The second-order consequences

A 100 MW campus isn't just a building. It's a 30-year claim on a slice of the grid, the watershed, and the local political contract. Here are the trade-offs.

US data center electricity

From 4% to ~12% in five years

LBNL base case puts US data center load at 580 TWh by 2030. High case is 800 TWh — roughly the entire annual generation of Texas.

Local economic ledger

Who wins, who pays

Per typical 100 MW campus. Construction is short-lived. Tax base is real but often offset by abatements. Permanent jobs are few — and increasingly contested.

Systems thinking · the four binding constraints

Grid interconnect queue

4+ years

PJM queue is the longest in US history. Texas (ERCOT) is faster but its summer peak constrains AI campuses to nights or curtailment contracts.

Transformer manufacturing

80-210 weeks

Grain-oriented electrical steel + lifetime test cycles. Global capacity hasn't scaled with hyperscaler demand. Pre-buying inventory has become a strategic moat.

Water permitting

case by case

Phoenix, Dallas, Atlanta now require closed-loop. AZ Senate Bill 1393 caps new evaporative withdrawals. The trend is one-way — and irreversible.

Local political welcome

wild card

Loudoun County moratoriums, NIMBY-driven rezonings, school-impact studies. The 'data center incentive arbitrage' is closing as the local-vs-economic-development tension intensifies.
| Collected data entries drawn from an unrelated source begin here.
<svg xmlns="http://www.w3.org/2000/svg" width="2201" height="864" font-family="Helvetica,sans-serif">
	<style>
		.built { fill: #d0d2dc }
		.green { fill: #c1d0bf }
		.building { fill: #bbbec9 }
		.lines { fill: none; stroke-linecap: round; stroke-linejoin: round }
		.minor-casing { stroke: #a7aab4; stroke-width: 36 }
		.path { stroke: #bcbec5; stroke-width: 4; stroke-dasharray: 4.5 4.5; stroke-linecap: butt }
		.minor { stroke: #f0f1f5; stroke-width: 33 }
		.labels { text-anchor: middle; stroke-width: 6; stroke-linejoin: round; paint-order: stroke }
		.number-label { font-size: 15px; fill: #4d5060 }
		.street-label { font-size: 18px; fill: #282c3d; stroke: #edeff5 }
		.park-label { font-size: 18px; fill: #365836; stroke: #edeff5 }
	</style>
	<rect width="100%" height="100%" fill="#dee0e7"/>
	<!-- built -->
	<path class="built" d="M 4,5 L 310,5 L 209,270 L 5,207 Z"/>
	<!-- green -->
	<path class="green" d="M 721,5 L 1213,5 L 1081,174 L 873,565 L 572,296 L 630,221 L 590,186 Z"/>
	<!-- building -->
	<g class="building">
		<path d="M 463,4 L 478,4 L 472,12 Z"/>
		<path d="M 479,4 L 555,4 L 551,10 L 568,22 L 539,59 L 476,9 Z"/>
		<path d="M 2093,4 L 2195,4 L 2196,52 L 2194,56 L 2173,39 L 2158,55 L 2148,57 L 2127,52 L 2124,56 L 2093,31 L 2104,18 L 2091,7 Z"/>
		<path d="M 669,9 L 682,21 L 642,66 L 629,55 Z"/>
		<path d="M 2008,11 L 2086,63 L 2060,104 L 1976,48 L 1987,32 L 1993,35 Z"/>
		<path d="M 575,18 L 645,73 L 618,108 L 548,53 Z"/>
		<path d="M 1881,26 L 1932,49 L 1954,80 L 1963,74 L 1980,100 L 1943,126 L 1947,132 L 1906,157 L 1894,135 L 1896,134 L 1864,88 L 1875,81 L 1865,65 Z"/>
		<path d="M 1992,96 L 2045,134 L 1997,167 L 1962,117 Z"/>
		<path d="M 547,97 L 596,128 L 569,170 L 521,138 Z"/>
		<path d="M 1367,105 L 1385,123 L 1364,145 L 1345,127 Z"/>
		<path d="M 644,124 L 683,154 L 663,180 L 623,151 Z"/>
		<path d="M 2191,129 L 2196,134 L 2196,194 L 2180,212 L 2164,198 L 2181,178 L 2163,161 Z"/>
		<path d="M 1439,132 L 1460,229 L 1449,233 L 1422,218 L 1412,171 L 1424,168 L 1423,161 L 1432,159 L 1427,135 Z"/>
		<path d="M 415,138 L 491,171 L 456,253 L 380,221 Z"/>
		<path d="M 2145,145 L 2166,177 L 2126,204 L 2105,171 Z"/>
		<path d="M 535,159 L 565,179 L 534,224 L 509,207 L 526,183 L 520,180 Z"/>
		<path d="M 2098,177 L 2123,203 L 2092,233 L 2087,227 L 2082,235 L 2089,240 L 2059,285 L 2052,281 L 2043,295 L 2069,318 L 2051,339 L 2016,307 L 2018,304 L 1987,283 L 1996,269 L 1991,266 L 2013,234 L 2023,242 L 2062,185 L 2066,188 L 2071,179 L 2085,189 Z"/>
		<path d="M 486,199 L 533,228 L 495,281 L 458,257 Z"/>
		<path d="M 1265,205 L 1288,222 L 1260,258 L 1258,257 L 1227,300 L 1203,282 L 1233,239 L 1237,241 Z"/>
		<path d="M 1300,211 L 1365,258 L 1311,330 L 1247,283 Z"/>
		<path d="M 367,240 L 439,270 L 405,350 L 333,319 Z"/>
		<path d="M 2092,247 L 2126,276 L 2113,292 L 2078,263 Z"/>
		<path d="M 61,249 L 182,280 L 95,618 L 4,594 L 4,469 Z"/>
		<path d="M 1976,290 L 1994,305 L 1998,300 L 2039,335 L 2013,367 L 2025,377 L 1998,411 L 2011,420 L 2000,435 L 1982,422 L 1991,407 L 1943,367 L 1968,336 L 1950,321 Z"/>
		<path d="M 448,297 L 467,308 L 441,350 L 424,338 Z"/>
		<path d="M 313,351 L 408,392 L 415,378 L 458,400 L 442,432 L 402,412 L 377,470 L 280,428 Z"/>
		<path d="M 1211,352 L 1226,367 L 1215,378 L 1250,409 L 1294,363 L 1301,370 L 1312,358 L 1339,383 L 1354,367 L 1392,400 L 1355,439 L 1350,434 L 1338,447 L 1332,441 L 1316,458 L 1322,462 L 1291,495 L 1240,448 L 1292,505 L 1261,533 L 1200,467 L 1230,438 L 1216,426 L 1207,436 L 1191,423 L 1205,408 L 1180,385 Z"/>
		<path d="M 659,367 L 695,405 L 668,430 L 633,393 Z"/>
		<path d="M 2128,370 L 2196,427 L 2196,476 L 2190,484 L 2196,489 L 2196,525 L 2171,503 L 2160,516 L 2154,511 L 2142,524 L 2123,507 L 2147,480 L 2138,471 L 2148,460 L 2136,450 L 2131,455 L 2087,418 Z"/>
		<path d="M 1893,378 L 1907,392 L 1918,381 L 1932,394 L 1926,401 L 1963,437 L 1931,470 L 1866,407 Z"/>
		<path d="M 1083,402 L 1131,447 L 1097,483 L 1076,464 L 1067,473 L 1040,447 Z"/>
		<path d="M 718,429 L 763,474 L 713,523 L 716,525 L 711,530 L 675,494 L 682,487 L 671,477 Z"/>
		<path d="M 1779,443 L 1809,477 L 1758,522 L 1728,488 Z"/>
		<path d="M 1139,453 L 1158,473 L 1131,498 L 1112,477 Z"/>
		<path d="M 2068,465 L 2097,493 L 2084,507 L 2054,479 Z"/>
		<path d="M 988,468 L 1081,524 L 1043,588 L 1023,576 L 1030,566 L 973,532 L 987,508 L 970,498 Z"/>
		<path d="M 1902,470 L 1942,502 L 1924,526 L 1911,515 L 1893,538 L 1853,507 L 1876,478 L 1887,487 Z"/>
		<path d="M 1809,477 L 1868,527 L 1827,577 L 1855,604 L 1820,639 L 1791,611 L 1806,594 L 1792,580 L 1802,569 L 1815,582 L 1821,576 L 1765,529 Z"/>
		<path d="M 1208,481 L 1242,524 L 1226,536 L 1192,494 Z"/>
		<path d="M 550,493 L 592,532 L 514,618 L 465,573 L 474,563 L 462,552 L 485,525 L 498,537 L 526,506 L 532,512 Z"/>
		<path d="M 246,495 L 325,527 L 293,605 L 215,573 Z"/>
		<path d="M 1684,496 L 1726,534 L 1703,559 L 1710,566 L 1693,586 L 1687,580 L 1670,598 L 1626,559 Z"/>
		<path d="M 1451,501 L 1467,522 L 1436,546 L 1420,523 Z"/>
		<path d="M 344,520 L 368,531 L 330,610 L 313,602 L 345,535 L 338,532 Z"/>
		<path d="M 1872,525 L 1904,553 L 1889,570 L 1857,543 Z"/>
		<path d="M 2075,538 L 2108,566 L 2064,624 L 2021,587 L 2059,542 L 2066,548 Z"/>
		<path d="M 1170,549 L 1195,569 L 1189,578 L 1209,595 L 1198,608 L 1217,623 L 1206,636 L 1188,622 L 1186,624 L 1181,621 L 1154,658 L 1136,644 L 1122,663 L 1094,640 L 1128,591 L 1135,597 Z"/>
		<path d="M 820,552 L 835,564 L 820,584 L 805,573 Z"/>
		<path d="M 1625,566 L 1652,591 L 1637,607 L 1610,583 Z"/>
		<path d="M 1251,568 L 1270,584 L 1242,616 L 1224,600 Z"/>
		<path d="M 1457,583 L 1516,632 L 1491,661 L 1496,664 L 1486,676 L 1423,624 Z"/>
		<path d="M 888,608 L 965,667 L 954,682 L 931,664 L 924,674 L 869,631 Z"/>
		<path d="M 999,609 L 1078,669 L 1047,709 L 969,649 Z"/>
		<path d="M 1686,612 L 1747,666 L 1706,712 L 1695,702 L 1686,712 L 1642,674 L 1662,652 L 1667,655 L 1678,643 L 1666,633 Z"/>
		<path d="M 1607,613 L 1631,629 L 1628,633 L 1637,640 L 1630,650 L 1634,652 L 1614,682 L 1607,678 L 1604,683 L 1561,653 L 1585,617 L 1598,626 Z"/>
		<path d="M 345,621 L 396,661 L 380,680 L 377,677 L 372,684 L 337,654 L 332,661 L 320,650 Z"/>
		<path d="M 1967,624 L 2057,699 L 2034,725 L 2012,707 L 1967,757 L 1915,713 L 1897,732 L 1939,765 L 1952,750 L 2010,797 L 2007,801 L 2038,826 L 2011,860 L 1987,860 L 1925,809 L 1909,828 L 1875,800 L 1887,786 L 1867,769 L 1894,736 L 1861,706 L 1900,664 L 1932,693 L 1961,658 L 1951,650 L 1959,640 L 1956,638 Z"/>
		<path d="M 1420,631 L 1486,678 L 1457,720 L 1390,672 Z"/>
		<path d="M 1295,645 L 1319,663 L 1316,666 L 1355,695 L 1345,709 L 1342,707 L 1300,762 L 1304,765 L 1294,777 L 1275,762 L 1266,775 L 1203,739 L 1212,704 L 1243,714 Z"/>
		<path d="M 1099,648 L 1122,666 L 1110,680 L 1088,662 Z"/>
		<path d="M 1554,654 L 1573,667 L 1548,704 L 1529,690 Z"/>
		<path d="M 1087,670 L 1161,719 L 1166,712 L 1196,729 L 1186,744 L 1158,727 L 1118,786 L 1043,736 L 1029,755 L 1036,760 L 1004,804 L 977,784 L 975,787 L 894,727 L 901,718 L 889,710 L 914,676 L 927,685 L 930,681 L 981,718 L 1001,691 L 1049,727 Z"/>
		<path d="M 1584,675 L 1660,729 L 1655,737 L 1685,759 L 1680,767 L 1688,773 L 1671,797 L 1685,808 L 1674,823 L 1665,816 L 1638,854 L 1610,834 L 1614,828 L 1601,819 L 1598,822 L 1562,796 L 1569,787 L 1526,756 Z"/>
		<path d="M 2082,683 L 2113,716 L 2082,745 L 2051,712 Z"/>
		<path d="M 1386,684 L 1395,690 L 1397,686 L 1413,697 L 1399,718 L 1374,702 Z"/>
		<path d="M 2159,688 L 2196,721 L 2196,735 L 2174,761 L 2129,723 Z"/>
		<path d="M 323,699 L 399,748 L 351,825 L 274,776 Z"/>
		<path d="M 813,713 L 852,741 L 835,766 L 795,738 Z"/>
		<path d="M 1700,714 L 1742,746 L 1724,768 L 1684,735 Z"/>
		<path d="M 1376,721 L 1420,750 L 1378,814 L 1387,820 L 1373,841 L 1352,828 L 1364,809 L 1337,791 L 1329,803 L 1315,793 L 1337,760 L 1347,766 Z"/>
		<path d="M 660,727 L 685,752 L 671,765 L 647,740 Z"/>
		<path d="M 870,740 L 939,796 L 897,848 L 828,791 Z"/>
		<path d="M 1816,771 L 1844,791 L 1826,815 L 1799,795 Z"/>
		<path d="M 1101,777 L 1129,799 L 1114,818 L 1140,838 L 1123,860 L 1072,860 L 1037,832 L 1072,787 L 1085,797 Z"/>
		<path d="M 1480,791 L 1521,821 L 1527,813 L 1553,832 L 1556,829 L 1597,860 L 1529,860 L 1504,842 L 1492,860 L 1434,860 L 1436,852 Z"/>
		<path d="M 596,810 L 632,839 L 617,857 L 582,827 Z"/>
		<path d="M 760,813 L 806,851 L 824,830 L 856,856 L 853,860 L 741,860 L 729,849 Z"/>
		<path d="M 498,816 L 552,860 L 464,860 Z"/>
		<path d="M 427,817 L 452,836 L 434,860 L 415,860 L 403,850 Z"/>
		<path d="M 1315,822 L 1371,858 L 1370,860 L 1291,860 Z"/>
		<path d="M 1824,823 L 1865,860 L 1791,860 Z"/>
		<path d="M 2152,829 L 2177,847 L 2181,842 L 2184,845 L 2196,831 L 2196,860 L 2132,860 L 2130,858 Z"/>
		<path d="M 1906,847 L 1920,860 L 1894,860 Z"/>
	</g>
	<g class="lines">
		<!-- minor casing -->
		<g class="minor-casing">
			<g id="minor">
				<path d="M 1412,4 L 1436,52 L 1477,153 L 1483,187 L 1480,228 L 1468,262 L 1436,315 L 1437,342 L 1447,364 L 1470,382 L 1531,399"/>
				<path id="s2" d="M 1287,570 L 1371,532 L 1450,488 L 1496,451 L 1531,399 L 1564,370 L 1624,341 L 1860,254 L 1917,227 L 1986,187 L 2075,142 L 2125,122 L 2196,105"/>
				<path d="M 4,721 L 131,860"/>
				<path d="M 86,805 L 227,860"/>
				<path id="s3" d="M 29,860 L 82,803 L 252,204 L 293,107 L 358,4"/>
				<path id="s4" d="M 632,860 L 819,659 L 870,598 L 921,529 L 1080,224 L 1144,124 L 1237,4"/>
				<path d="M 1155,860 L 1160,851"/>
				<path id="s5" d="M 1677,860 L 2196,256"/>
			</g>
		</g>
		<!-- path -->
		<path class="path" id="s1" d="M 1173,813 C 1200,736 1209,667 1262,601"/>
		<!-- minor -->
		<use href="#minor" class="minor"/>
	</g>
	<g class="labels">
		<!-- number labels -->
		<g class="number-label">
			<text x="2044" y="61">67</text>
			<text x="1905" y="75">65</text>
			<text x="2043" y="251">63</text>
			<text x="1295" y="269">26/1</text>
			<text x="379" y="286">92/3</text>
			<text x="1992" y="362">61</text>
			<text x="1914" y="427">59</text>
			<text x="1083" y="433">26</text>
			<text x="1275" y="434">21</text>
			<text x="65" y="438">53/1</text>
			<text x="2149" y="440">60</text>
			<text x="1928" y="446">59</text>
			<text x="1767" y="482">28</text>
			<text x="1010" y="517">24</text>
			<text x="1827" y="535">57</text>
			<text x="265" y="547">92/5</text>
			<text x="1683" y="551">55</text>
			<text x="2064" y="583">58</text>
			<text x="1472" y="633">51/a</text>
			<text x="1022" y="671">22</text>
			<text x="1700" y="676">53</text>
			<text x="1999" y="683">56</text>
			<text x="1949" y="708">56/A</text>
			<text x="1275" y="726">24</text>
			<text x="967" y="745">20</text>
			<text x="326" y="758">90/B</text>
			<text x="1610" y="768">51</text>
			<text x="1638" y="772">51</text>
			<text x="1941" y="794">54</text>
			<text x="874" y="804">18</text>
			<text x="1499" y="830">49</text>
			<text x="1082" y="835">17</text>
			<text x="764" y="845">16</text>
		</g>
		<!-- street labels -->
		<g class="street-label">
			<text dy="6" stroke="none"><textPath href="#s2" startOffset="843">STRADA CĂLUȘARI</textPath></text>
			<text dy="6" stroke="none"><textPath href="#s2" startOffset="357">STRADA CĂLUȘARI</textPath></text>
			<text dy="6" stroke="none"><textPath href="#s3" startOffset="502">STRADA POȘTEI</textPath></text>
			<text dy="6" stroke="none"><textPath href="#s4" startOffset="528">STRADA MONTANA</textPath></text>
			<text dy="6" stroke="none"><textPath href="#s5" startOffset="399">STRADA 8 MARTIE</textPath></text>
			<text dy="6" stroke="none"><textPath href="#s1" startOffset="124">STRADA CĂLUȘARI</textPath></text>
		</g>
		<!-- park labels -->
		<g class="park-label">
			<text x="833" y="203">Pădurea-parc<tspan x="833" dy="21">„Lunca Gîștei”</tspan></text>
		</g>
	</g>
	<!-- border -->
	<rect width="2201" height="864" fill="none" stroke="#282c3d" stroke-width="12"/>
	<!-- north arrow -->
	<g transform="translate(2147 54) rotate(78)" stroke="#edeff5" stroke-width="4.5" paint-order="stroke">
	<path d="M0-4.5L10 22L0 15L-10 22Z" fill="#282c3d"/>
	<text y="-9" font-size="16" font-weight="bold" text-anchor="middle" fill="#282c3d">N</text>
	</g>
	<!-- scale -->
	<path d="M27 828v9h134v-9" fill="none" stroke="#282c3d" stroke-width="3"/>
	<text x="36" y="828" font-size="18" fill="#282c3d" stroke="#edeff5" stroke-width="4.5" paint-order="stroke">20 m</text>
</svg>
Section 07 · Mental models

The five lenses to see all of this clearly

If you've made it this far, the components are the easy part. The hard part is the worldview that lets you reason about them together. Five frames that unlock the rest.

MDA Framework

Mechanics → Dynamics → Aesthetics

Designers build mechanics (rules, components). Users experience dynamics (the play). What they feel is aesthetics (the wonder). A data center is the same: build mechanics (power, cooling, fabric); operators experience dynamics (load, failure, recovery); customers feel aesthetics (latency, availability, cost).

Bottleneck theory of constraints

Goldratt — find it, exploit it, subordinate to it

Every system has exactly one binding constraint at a time. For AI build-outs in 2025, it is power. Pouring money into anything else (faster GPUs, denser racks, better cooling) doesn't speed up the program until the substation lights up. Find it; exploit it; subordinate everything else.

Leverage points

Donella Meadows — small shifts that change behavior

From least to most powerful: parameters, buffers, stocks/flows, delays, feedback loops, system goals, paradigms. AI build-outs are stuck at parameters (more GPUs!) when the leverage is at paradigms (rethink the grid). PUE measurement was a paradigm-level intervention; liquid-cooling reframing is another.

First principles

What is physically required vs. inherited?

Raised floors exist because mainframes vented downward in 1965. We kept them for 40 years. Now AI racks are 120 kW — air doesn't carry that heat anymore — and the entire 'data hall' archetype is being rebuilt from physics up. Always ask: which assumptions are physics, and which are habit?

Hyperobjects

Things distributed in time and space

A data center is a hyperobject — a 30-year contract spread across counties, watersheds, transmission rights, and labor markets. Decisions made in Year 1 commit you to Year 30 outcomes. You don't 'finish' building a data center; you join its lifecycle.

Forge synthesis

From bits to atoms

The story of AI is a story of moving information. The story of AI infrastructure is a story of moving heat — and the matter, watts, and water it takes to do it. Master both, and you'll see why the next decade of AI is a civil-engineering problem dressed in software clothes.

The bottleneck is always physical